▶ **Collected data entries**:
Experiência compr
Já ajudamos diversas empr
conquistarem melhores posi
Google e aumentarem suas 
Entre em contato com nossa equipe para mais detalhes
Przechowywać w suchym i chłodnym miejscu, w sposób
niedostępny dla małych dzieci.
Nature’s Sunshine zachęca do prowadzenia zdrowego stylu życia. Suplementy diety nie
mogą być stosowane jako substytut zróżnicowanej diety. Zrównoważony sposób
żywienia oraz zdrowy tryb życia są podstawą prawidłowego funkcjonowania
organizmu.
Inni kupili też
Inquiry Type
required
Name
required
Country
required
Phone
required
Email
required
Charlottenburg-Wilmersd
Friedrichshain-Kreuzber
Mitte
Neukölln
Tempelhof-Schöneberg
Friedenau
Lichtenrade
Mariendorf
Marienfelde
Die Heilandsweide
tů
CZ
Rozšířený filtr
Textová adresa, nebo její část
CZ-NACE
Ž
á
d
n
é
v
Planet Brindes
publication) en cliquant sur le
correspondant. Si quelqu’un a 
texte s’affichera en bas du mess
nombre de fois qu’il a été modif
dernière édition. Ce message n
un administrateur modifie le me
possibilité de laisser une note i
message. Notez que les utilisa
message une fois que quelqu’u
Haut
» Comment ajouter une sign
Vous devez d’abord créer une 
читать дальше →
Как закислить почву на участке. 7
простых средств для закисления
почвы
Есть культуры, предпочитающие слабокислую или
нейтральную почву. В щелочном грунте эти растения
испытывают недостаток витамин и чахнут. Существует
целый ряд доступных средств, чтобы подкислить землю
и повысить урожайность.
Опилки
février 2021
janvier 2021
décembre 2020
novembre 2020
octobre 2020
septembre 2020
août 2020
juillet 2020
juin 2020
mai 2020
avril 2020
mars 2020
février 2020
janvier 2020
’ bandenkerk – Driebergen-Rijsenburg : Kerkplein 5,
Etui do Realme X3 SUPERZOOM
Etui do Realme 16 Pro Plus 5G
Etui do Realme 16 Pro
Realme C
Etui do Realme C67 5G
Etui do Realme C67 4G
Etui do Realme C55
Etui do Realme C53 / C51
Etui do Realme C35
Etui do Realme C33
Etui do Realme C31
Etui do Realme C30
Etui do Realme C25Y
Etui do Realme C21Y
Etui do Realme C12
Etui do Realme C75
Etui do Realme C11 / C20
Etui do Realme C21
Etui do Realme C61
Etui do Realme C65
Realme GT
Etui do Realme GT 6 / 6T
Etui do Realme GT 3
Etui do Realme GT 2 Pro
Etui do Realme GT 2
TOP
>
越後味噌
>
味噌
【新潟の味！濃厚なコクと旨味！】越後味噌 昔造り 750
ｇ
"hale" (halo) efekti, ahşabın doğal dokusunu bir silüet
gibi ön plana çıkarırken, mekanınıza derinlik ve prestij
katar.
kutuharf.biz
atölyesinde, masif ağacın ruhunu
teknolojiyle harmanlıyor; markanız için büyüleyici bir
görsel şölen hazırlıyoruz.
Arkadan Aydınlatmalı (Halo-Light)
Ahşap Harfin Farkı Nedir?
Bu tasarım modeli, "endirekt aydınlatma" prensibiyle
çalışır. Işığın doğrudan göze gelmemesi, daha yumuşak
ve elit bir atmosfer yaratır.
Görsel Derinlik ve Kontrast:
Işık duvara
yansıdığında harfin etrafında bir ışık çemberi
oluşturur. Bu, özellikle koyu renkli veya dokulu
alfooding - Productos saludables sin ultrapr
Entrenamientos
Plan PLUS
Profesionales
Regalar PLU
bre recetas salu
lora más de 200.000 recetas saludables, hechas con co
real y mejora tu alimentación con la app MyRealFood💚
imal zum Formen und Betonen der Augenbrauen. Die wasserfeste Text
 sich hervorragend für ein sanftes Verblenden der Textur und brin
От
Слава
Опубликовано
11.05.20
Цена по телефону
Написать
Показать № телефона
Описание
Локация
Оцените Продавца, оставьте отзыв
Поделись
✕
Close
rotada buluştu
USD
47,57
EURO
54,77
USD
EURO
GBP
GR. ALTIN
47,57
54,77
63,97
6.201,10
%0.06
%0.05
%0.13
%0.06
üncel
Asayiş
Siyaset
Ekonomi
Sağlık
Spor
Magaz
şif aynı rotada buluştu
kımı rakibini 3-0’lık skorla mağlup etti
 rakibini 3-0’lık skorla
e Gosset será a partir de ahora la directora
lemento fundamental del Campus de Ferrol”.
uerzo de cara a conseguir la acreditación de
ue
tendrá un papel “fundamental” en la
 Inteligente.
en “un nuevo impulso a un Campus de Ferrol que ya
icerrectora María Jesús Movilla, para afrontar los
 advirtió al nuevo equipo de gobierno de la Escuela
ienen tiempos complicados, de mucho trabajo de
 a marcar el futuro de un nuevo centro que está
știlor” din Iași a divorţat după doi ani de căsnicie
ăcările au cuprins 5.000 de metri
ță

▶ **Task to carry out**:
Your answer should be one number: the count of lines in the data above that include the word "message".

▶ **Your response**:
3